The gender reveal phenomenon started back in the late 2000s with the ‘inventor’ generally being credited as blogger Jenna Karvunidis with her 2008 announcement of the gender of her fetus via the cutting of a specially constructed cake.

Since 2008, gender revel parties have morphed from a simple cake cutting (with a pink or blue coloured sponge intended to ‘reveal’ the gender of the unborn baby), into more and more extreme stunts, often involving explosives or fire. Several of the more extreme events have lead to accidents and in some cases, even deaths.

In September 2020, a massive fire was sparked by a pyrotechnic device used at a gender reveal event in California. The El Dorado fire (also known as the ‘Gender Reveal Fire’) burned more than 19,000 acres, destroyed houses, forced hundreds to flee their homes and sadly led to the death of a firefighter.

In 2019, a 56-year-old grandmother was killed in Knoxville, southeast of Des Moines, by a piece of metal from a pipe bomb that exploded while her family were planning their own gender reveal event. The family were experimenting with different types of explosives so they could film the announcement for social media.

Gender reveals plus social media

In 2019, Jenna Karvunidis, the original blogger who started the gender reveal trend back in 2008, said she really regretted how the events have developed “It’s just become a bit of a nightmare,” she said, reflecting on the fact that when she shared her own gender reveal it was well before the days of the existence of the majority of social media platforms such as Instagram, SnapChat and Pinterest.

With the advent of social media, the gender reveal party, like so many social events has developed beyond an occasion to share good news with friends and family, to something almost entirely planned and executed for the benefit of social media. It’s an occasion which, with enough planning, explosives and coloured smoke, can garner thousands of likes and engagements on a post, an all-too-appealing thought for younger bloggers, influencers and YouTubers.

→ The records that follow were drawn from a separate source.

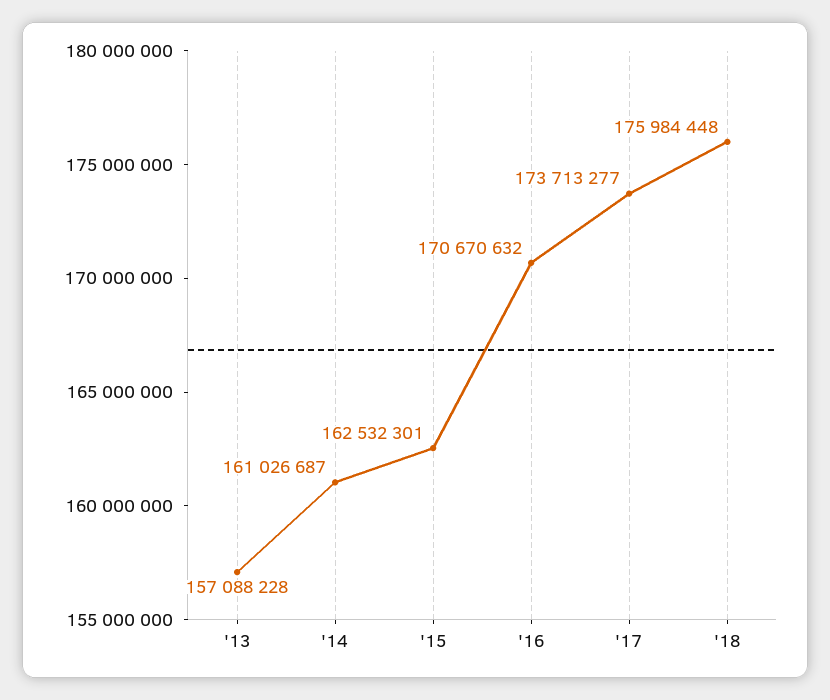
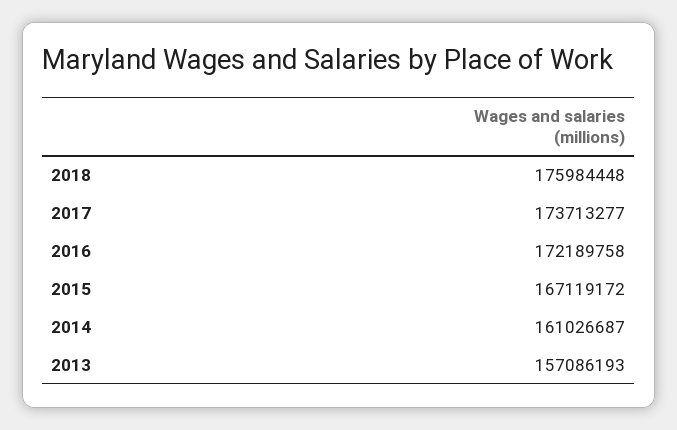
  {
-   "'13": 157088228,
+   "'13": 157086193,
    "'14": 161026687,
-   "'15": 162532301,
+   "'15": 167119172,
-   "'16": 170670632,
+   "'16": 172189758,
    "'17": 173713277,
    "'18": 175984448
  }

Deaths from social media pics gone wrong, images taken in extreme locations with a ‘gasp’ factor intended to drive up engagement are also a worrying trend. In December 2020 a 38-year old Australian woman died trying to take a photo on a rocky outcrop near a 260 foot drop, just one of many deaths in that year in similar circumstances.

A trend which has social media users literally dying for likes is just one of the side-effects of an environment which rewards extreme behaviour and stunts with attention and monetisable ‘engagement’. In competing to attract attention in an attention-based economy, those who value their worth by likes and emoji-style reactions are in danger of literally paying the price with their lives.